▶ **CONJUNTO DE TAREFAS**:
[A] Liste todas as cidades mencionadas no texto fornecido.
[B] Segundo o texto fornecido, que cargo Charles Lieber ocupava antes na Universidade de Harvard?
[C] Diga se cada afirmação concorda com o texto fornecido, respondendo sim ou não e citando as palavras do texto que decidem a questão: (i) Charles Lieber foi considerado culpado por um júri em Boston; (ii) Marcus Vinícius De Freitas é professor visitante em Harvard; (iii) para o professor entrevistado, a relação entre China e EUA está tranquila.

▶ **TEXTO FORNECIDO**:
━━━

Na semana passada (14), um professor de Harvard foi acusado de mentir às autoridades dos EUA sobre sua relação com um programa de recrutamento acadêmico da China.
Nesta segunda-feira (21), o renomado pesquisador de nanotecnologia e ex-chefe do departamento de Química da Universidade de Harvard, Charles Lieber, foi considerado culpado por um júri em Boston por mentir às autoridades norte-americanas sobre seus vínculos com a China, apresentar declarações fiscais falsas e deixar de relatar uma conta bancária chinesa, bem como eventualmente concordar – em seu requerimento de inscrição para o Prêmio Nobel – fazer parte de um programa de recrutamento chinês de talentos.
O fato, per se, não deveria ser relevante o suficiente para nos chamar a atenção. Talvez nem mesmo tão grave que justificasse incriminar o pesquisador, não fossem China e EUA os novos protagonistas da corrida pelo primeiro lugar do mundo nesta "Guerra Fria" reeditada.
Para compreendermos melhor a importância do caso, a Sputnik Brasil conversou com o professor visitante da Universidade de Relações Exteriores da China, em Pequim, e membro sênior do Centro de Políticas para o Novo Sul, em Rabat, Marrocos, Marcus Vinícius De Freitas.

A relação China-EUA

Para o professor não há dúvidas de que a relação entre China e EUA anda muito conturbada.

━━━

▶ **DADOS DISPONÍVEIS**:
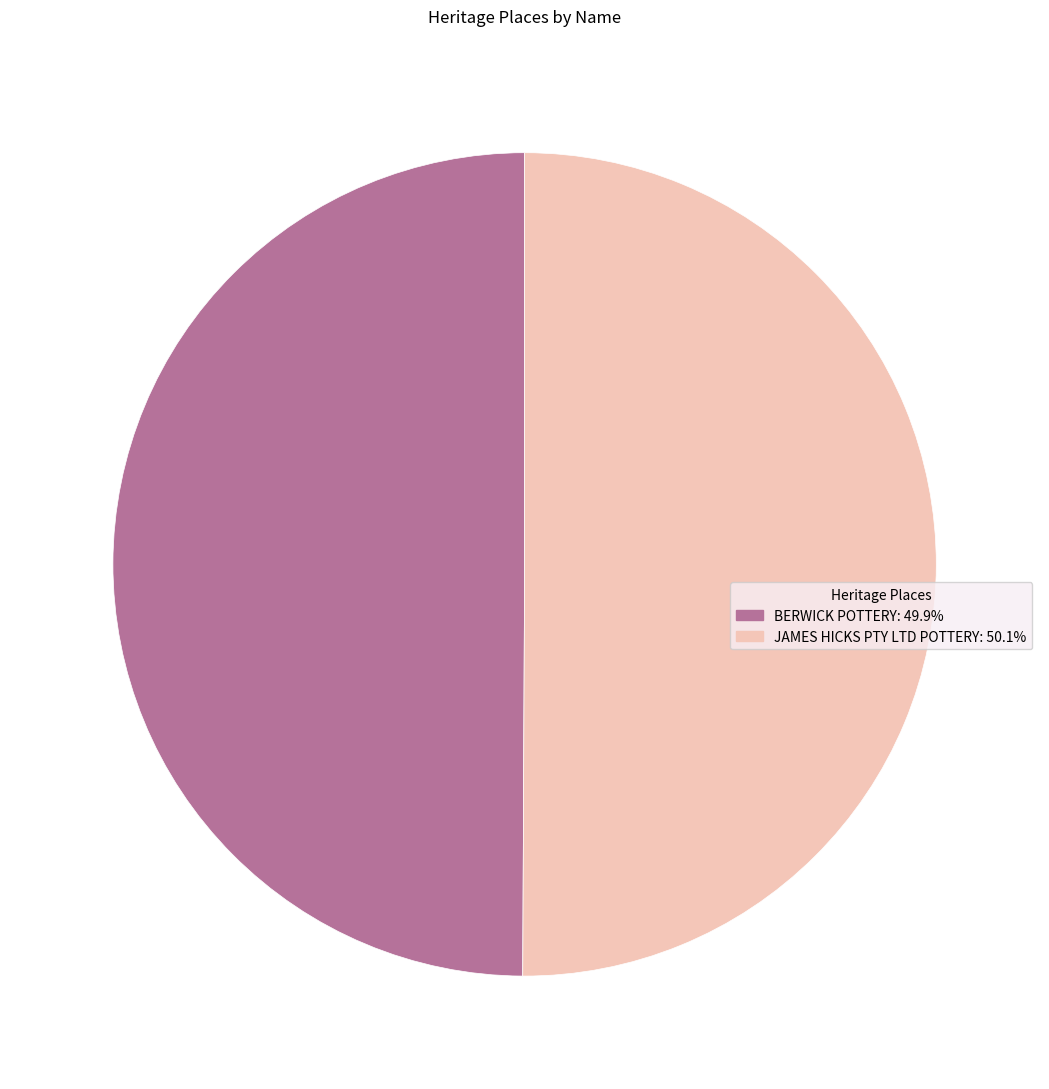

Is the sum of JAMES HICKS PTY LTD POTTERY and BERWICK POTTERY greater than half?

Yes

━━━

▶ **RESPOSTAS POR TAREFA**:
[A] Boston, Pequim, Rabat

[B] Era chefe do departamento de Química da Universidade de Harvard.

[C]
(i) Sim: "foi considerado culpado por um júri em Boston".
(ii) Não: "professor visitante da Universidade de Relações Exteriores da China, em Pequim".
(iii) Não: "a relação entre China e EUA anda muito conturbada".